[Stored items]
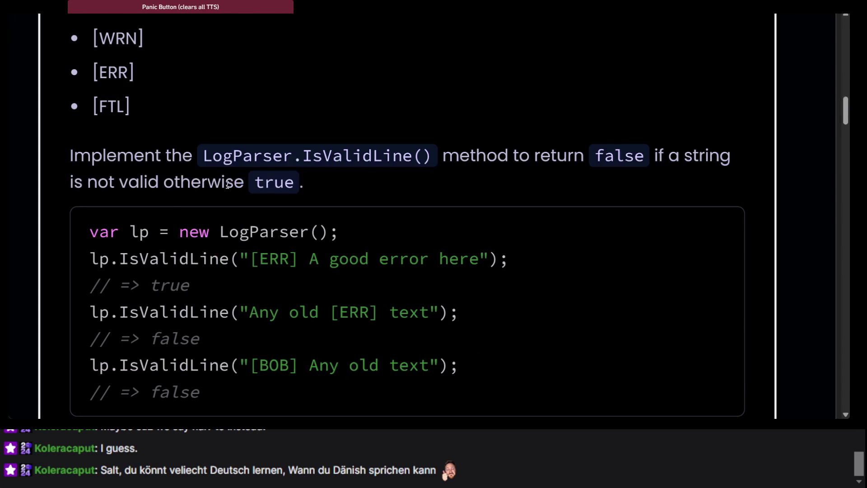
pyautogui.tripleClick(484, 180)
pyautogui.scroll(-3, 484, 180)
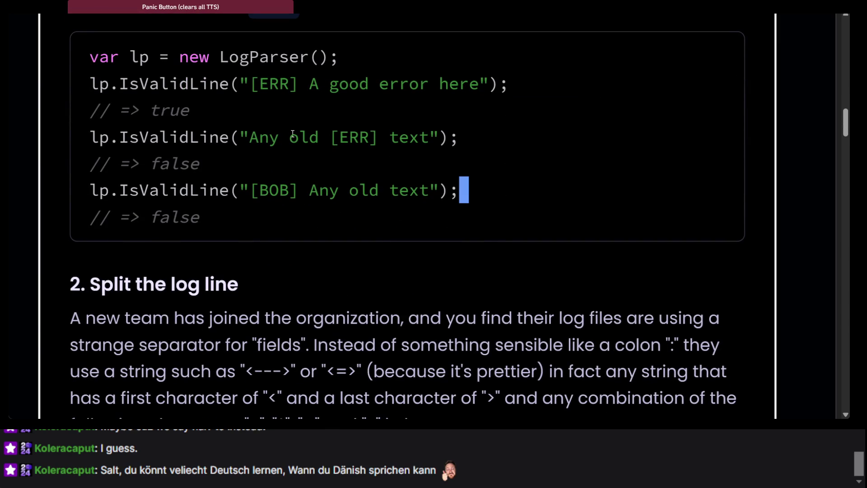
pyautogui.scroll(1, 172, 122)
pyautogui.hscroll(-2, 172, 121)
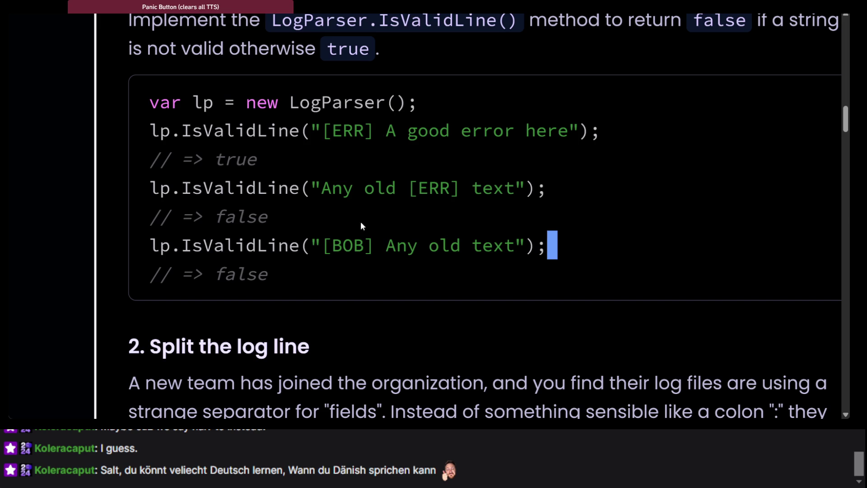
pyautogui.scroll(8, 232, 218)
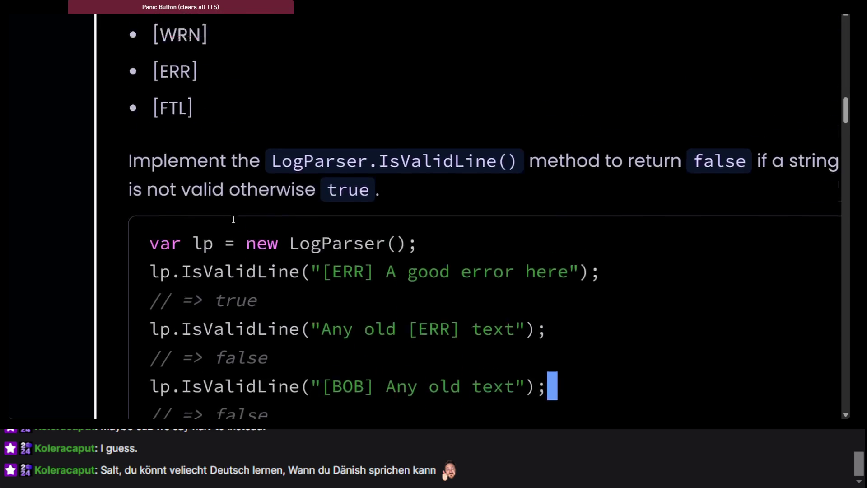
pyautogui.scroll(2, 232, 218)
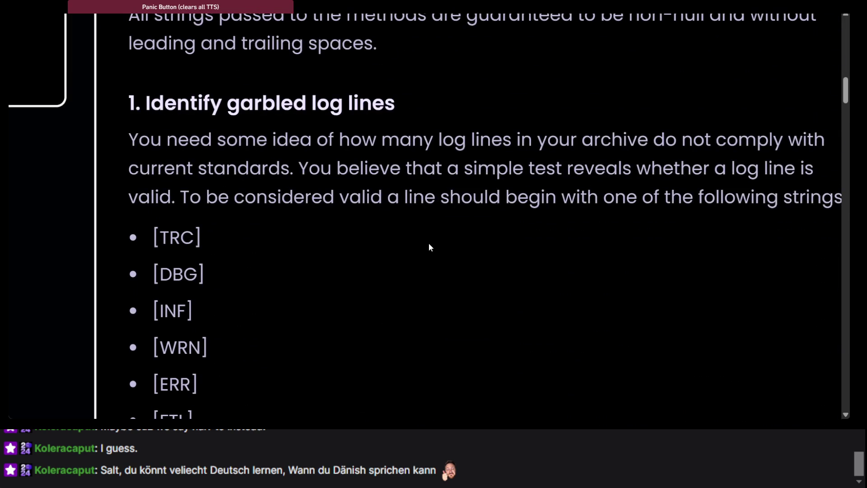
pyautogui.hscroll(1, 429, 243)
pyautogui.hscroll(-3, 429, 243)
pyautogui.scroll(-10, 429, 243)
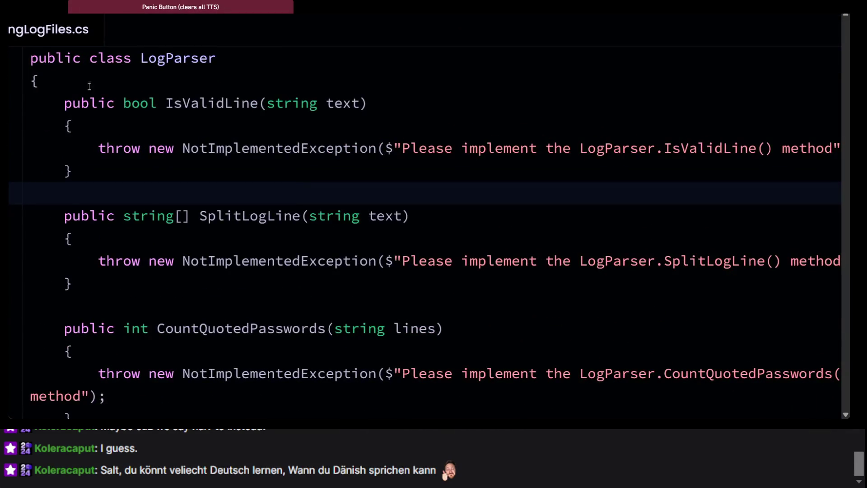
# Step: Insert a new first line in LogParser.cs beginning with 'using'
pyautogui.click(32, 58)
pyautogui.press('Return')
pyautogui.press('Up')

▶ REQUIRED ACTION
Produce the data again character for character, with the images left out.

▶ SOLVED EXERCISE
pyautogui.tripleClick(484, 180)
pyautogui.scroll(-3, 484, 180)
pyautogui.scroll(1, 172, 122)
pyautogui.hscroll(-2, 172, 121)
pyautogui.scroll(8, 232, 218)
pyautogui.scroll(2, 232, 218)
pyautogui.hscroll(1, 429, 243)
pyautogui.hscroll(-3, 429, 243)
pyautogui.scroll(-10, 429, 243)
# Step: Insert a new first line in LogParser.cs beginning with 'using'
pyautogui.click(32, 58)
pyautogui.press('Return')
pyautogui.press('Up')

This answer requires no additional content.